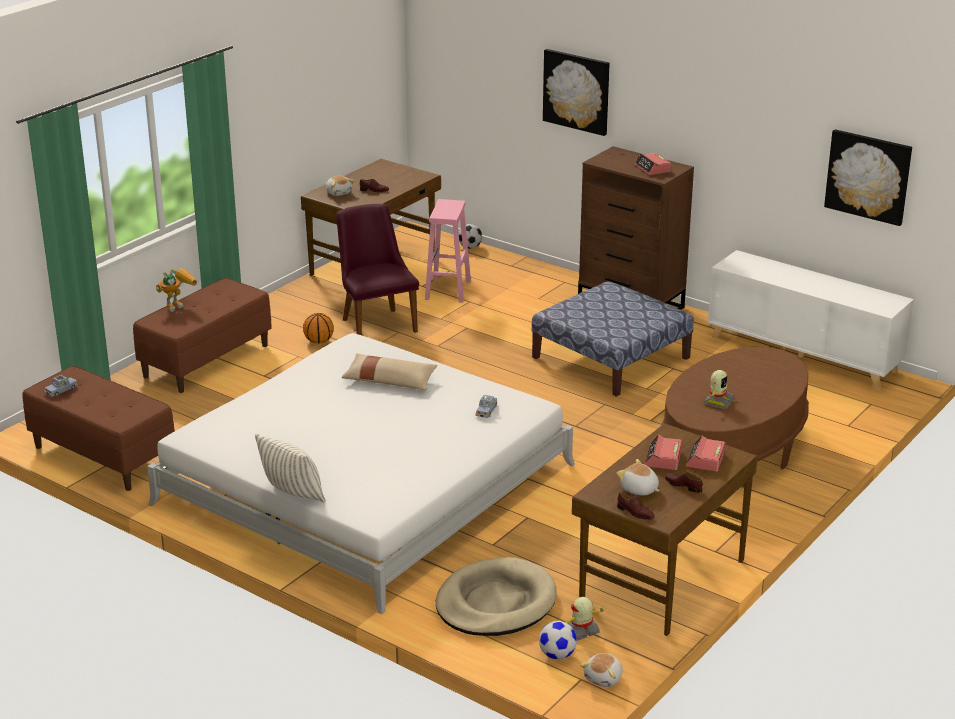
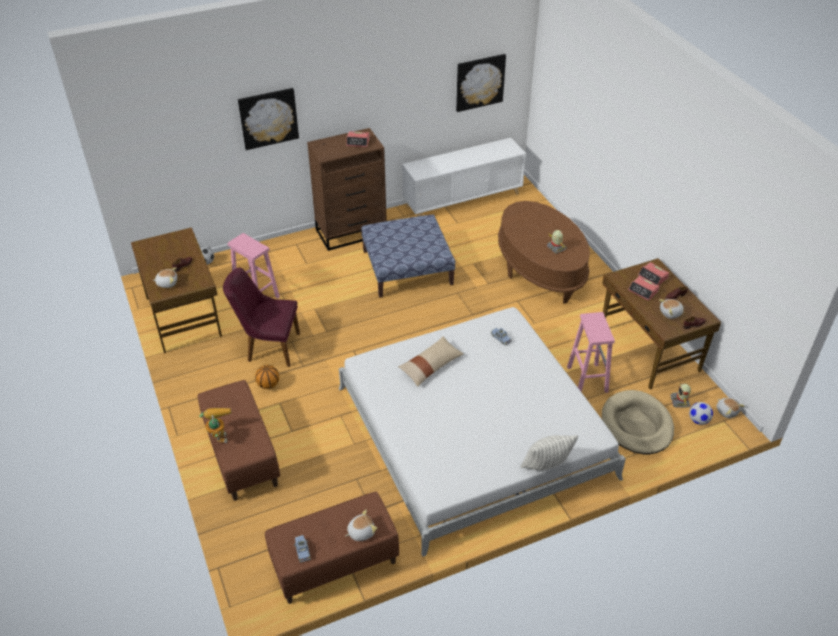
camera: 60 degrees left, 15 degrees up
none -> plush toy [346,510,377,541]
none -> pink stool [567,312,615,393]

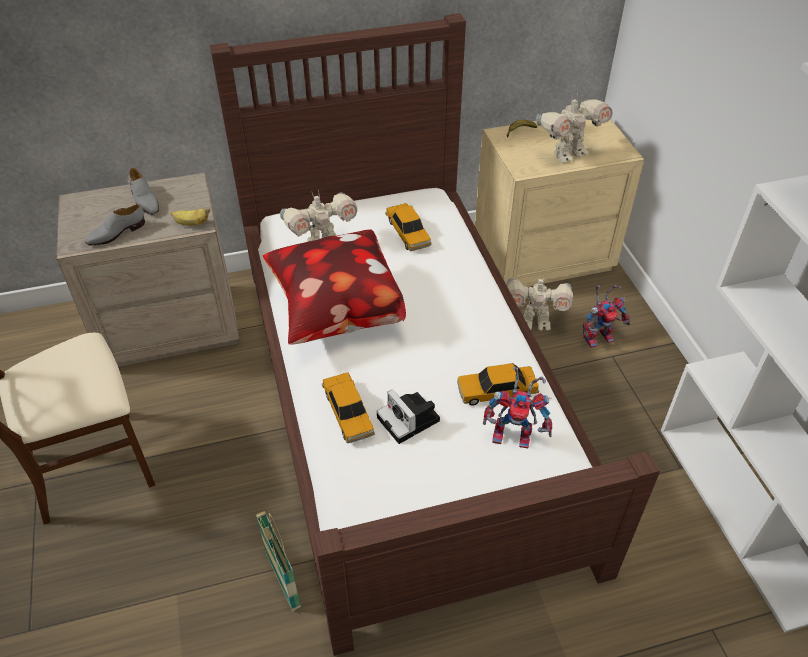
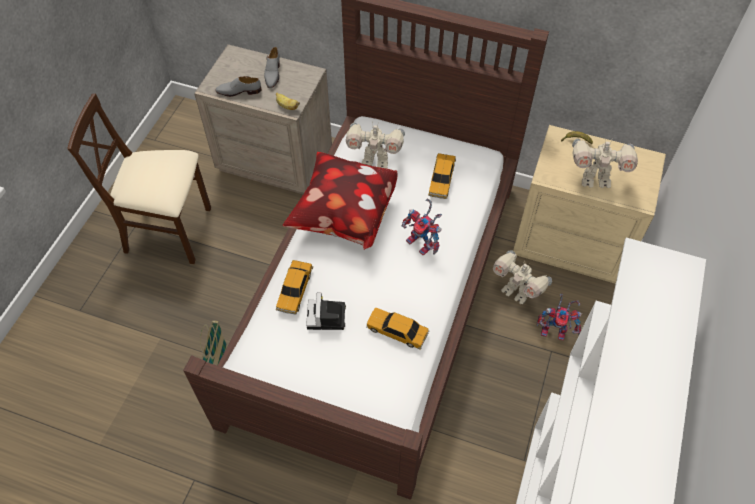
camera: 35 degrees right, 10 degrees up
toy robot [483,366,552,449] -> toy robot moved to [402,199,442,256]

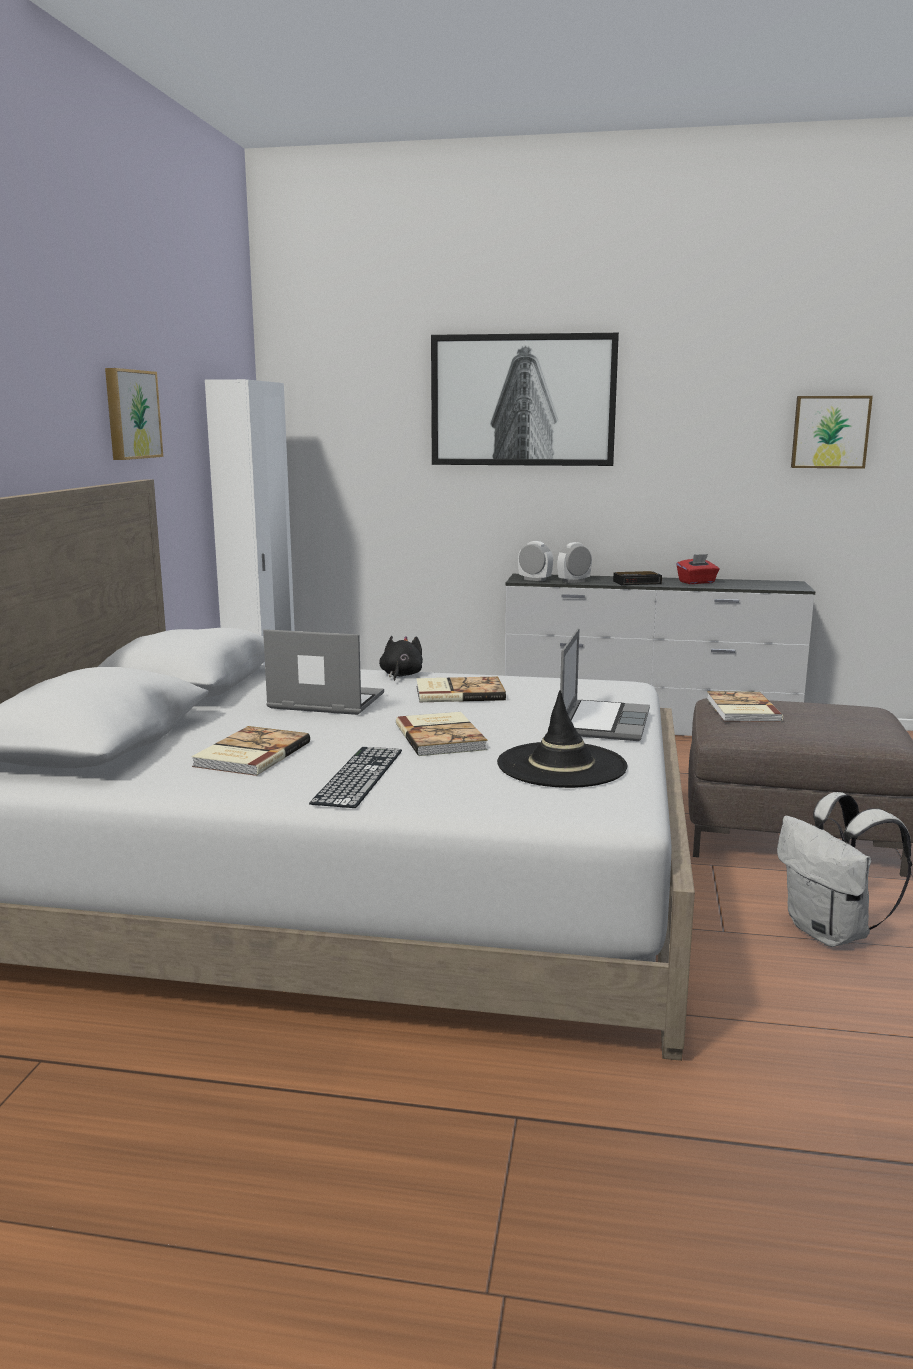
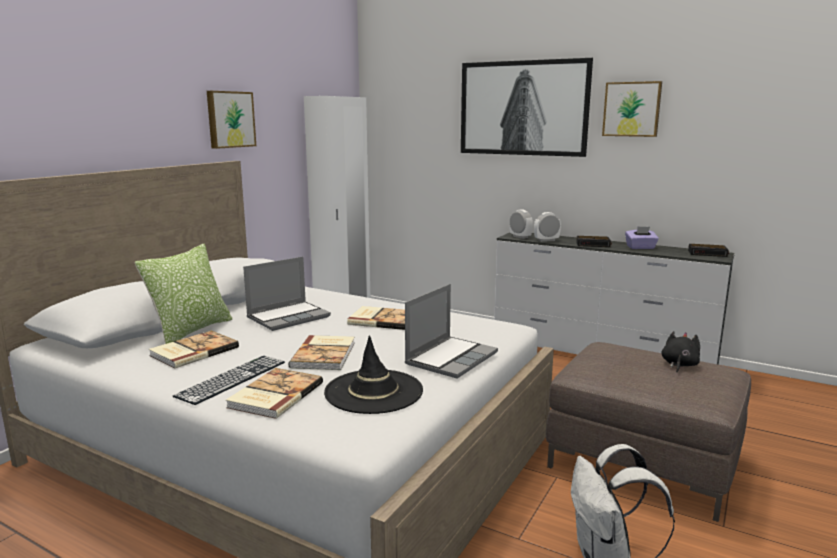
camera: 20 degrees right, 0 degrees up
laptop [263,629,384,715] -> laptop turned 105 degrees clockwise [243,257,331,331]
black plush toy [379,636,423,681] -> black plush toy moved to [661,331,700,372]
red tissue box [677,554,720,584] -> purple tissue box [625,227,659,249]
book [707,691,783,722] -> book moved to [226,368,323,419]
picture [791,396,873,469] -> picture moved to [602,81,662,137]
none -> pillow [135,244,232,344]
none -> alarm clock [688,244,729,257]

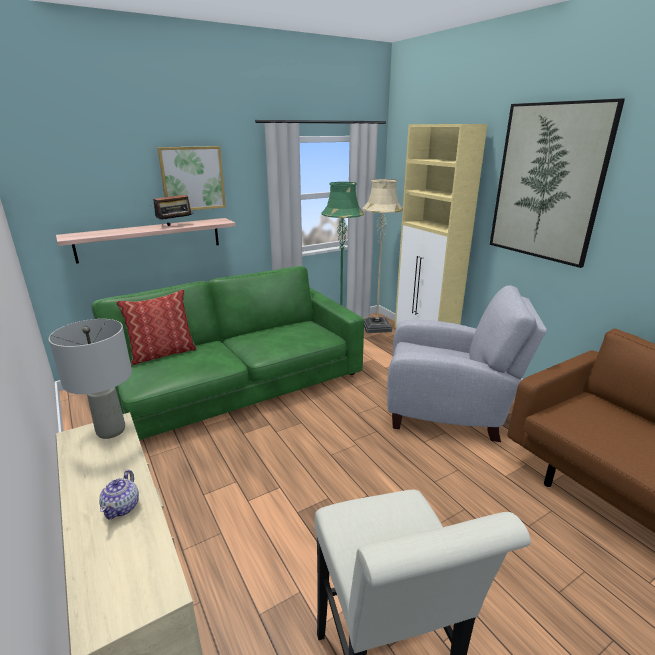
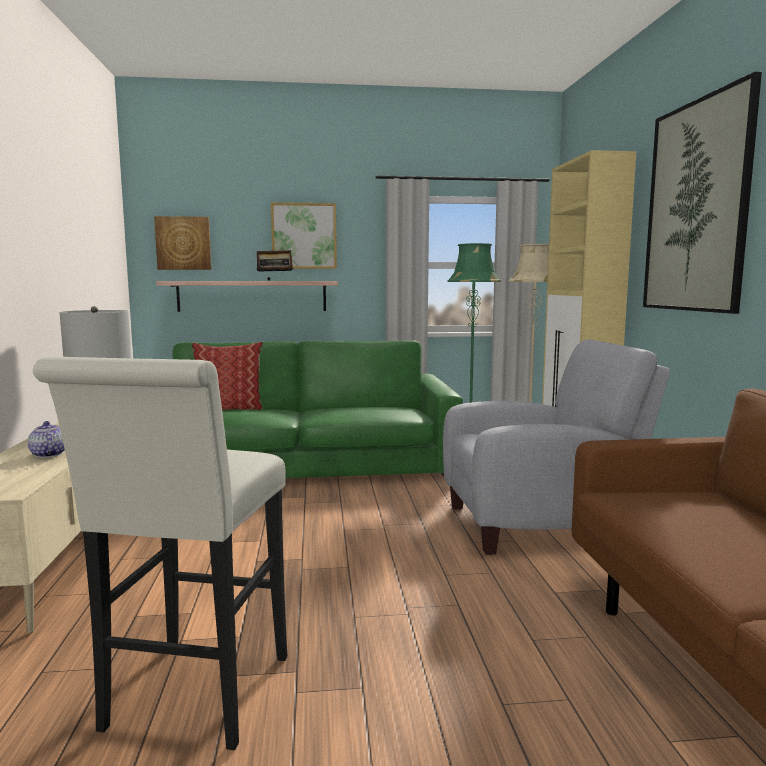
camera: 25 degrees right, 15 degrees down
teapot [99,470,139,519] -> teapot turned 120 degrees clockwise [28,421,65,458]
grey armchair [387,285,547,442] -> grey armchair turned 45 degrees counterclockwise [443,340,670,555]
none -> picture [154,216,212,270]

= = = = = = =

= WHAT IS BEING ASKED =
Starting at the line that contains "none -> pillow [135,244,232,344]", write out exactly each line through the last one in the listing above, leaving out the pictures and adding nothing else.

= RESULT FOR THIS EXERCISE =
none -> pillow [135,244,232,344]
none -> alarm clock [688,244,729,257]

camera: 25 degrees right, 15 degrees down
teapot [99,470,139,519] -> teapot turned 120 degrees clockwise [28,421,65,458]
grey armchair [387,285,547,442] -> grey armchair turned 45 degrees counterclockwise [443,340,670,555]
none -> picture [154,216,212,270]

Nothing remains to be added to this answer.